Dual-booting means installing two separate operating systems on the same computer. You can partition a single drive with one operating system on each, use one hard drive for each operating system, or spread things out among a few drives. For example you could dual-boot Linux and Windows or Linux and Mac OS.

Here is how dual-booting works. Your hard drive has on it what is called the Master Boot Record (MBR). The Master Boot Record is located in the first sector of your hard disk. The record contains your partition table as well as information to identify where and how your operating system will boot. Normally, with one operating system, the MBR just shoots right into the OS that you have on your hard disk. However, when you are dual-booting, the MBR first makes a stop at a program called a boot loader.
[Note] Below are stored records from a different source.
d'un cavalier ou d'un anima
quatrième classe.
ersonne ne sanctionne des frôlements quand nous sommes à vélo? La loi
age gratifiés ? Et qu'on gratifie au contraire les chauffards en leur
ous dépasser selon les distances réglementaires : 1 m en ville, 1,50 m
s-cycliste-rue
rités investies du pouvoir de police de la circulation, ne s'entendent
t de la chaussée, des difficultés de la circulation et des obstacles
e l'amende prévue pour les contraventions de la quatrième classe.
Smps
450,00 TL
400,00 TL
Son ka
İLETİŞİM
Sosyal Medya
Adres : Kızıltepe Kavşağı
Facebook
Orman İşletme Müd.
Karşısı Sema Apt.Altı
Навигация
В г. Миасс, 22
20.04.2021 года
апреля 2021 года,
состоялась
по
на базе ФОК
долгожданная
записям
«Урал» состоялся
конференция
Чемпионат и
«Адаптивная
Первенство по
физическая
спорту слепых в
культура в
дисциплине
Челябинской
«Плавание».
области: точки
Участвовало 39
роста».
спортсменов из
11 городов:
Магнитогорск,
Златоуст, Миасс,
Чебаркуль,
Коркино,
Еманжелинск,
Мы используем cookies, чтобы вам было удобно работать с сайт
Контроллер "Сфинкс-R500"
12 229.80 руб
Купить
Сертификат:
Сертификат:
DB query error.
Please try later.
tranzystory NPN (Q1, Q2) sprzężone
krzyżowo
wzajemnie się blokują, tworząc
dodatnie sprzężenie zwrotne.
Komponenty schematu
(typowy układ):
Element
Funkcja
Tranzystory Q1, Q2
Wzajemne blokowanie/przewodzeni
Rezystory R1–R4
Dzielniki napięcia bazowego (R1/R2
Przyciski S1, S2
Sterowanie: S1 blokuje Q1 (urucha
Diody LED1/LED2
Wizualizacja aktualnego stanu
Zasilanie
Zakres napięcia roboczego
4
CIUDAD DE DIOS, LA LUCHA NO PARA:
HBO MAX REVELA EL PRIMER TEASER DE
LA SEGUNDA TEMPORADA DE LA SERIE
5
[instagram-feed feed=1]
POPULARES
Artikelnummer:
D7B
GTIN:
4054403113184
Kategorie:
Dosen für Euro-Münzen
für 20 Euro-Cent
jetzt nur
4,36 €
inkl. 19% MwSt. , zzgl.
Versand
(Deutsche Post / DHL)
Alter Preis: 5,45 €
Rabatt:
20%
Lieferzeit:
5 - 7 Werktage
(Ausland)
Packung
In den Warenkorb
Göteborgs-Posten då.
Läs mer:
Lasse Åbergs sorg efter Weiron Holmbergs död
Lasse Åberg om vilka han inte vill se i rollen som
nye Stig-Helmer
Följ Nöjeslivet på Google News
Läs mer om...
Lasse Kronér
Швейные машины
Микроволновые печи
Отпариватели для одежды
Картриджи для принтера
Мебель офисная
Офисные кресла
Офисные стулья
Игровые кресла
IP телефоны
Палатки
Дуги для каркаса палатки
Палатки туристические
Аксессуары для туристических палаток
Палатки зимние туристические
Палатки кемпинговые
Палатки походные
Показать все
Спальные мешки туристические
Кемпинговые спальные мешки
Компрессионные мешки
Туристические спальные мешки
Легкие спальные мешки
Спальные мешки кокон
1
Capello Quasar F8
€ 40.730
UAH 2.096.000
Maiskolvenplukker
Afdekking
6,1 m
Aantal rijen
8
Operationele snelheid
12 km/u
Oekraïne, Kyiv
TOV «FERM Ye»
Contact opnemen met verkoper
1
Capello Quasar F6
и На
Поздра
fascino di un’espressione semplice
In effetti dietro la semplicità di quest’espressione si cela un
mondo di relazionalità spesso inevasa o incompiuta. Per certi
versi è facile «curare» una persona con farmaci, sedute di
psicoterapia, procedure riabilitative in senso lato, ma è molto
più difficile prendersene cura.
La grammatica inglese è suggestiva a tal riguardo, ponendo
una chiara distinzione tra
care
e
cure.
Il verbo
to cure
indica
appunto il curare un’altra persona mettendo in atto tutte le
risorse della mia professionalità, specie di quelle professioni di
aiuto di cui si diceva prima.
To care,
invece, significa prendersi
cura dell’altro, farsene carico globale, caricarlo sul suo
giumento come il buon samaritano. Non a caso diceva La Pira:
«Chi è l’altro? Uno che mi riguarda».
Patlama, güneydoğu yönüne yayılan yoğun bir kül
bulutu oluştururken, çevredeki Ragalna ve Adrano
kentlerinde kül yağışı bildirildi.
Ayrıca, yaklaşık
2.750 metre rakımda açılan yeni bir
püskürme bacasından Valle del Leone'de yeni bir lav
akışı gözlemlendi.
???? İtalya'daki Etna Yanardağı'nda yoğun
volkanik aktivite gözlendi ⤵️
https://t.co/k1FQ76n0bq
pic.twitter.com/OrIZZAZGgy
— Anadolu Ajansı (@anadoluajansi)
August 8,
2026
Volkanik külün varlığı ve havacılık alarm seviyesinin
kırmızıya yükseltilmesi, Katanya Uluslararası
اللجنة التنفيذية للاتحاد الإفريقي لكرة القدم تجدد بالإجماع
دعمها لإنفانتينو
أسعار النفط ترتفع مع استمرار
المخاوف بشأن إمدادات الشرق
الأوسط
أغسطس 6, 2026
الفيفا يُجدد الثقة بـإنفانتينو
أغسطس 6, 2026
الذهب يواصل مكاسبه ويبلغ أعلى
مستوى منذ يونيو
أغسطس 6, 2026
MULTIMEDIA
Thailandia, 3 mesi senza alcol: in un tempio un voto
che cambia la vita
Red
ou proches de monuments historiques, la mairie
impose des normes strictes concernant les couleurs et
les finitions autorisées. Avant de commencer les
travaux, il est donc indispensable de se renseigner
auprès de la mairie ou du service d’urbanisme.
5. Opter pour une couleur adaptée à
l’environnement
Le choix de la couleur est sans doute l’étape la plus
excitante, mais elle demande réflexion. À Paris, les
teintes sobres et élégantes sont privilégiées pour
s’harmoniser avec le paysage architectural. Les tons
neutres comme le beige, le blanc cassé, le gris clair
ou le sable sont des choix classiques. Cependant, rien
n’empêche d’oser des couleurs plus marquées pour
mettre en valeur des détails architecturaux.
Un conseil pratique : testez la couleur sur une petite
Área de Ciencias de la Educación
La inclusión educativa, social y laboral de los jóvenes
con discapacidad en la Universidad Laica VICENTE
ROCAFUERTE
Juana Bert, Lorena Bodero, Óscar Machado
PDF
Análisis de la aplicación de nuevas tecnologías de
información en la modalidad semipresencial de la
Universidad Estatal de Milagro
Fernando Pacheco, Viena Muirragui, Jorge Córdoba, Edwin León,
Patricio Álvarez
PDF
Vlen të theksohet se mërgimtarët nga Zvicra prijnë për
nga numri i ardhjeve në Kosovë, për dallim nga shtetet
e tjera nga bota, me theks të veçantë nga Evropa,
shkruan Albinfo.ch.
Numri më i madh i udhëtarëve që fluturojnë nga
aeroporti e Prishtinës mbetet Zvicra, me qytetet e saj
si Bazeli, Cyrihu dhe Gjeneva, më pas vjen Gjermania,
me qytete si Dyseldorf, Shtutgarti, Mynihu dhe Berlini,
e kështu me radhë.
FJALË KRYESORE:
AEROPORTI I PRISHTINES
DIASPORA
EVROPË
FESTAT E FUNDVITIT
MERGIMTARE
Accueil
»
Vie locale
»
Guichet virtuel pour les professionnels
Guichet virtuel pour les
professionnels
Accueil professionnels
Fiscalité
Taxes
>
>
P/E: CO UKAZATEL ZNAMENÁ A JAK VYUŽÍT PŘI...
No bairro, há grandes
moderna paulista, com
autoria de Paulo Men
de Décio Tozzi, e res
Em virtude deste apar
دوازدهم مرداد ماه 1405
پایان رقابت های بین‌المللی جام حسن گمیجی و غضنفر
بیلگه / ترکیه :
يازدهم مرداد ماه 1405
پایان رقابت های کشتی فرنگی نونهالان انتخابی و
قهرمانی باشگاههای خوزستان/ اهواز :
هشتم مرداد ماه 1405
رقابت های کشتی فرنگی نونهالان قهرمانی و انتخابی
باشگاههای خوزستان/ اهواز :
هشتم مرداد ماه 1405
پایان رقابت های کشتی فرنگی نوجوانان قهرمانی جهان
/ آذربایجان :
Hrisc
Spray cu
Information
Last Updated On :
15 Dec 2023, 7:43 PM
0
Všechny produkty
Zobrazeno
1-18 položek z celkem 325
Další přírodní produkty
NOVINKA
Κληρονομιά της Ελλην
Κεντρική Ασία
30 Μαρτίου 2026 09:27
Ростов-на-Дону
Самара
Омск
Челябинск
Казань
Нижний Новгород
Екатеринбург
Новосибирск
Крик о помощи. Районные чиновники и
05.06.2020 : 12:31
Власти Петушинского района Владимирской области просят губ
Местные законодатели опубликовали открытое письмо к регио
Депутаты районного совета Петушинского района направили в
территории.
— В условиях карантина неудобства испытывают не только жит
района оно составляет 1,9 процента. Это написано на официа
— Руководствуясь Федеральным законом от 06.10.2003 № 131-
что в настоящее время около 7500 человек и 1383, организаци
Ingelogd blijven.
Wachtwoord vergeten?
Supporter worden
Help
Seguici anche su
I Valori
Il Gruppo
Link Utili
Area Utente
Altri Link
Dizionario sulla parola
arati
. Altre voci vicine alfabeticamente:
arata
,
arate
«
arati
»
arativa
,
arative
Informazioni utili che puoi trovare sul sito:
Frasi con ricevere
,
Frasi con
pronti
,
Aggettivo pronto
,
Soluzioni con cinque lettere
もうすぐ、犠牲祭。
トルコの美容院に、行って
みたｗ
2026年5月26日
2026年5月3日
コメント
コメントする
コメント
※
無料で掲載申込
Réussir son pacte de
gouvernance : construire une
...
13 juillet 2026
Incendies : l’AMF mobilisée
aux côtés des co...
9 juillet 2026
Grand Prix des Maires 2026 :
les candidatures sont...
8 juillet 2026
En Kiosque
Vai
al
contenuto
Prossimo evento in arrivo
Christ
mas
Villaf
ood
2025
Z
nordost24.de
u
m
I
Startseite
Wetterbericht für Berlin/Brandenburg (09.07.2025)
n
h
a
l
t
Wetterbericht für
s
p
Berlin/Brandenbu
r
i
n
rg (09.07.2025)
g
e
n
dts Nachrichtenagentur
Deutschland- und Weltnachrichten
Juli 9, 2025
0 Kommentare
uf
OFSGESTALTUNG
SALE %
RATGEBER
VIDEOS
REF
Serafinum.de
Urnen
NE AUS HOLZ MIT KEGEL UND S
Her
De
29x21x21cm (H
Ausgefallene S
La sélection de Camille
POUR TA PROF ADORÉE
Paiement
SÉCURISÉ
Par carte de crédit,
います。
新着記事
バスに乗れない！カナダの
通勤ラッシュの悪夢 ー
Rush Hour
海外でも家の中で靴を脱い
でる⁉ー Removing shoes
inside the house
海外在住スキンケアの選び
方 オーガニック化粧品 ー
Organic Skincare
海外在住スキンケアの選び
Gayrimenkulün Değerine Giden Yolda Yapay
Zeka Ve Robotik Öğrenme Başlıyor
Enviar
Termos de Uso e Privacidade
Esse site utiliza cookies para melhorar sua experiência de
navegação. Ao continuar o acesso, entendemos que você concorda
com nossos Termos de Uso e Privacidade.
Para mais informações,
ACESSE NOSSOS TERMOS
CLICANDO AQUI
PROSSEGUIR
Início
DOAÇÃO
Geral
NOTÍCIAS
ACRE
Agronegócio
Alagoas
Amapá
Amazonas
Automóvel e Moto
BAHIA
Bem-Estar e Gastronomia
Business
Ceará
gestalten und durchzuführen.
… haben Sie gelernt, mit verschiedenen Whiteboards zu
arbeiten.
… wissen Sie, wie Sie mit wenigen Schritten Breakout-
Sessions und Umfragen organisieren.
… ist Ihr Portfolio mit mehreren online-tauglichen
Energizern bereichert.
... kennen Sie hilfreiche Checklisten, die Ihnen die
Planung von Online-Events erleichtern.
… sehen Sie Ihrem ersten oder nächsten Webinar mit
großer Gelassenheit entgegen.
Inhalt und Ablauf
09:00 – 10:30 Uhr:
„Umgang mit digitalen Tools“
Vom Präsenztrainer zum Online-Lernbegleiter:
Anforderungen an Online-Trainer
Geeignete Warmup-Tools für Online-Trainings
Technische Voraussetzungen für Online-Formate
The boot loader gives you a menu of choices so that you can choose which of the operating systems on your hard disk you want to boot into. If you make no choice, the default choice is chosen automatically after a set number of seconds. The labels for the operating systems, which one is the default, and how many seconds to wait are all configurable.

Why need  Dual-Boot?

A good portion of the rest of the world is using other operating systems, mostly Windows and Mac OS. Those people will send you files, design Web sites, provide multimedia content, write software, and do most everything else with those other two more popular operating systems in mind. Linux can handle most of that, but sometimes you will need to use Windows or Macintosh. You might receive an office document with formatting that looks funny when you open it in Linux. You might visit a Web site that has a lot of multimedia content that would just be too much trouble to make work in Linux for the few moments that you will be there. You might have a deep, abiding need to play the latest first-person shooter game that will not run in Linux. You might want a gradual change to your new OS. You might get the point by now with all these repetitive sentences I have just given you.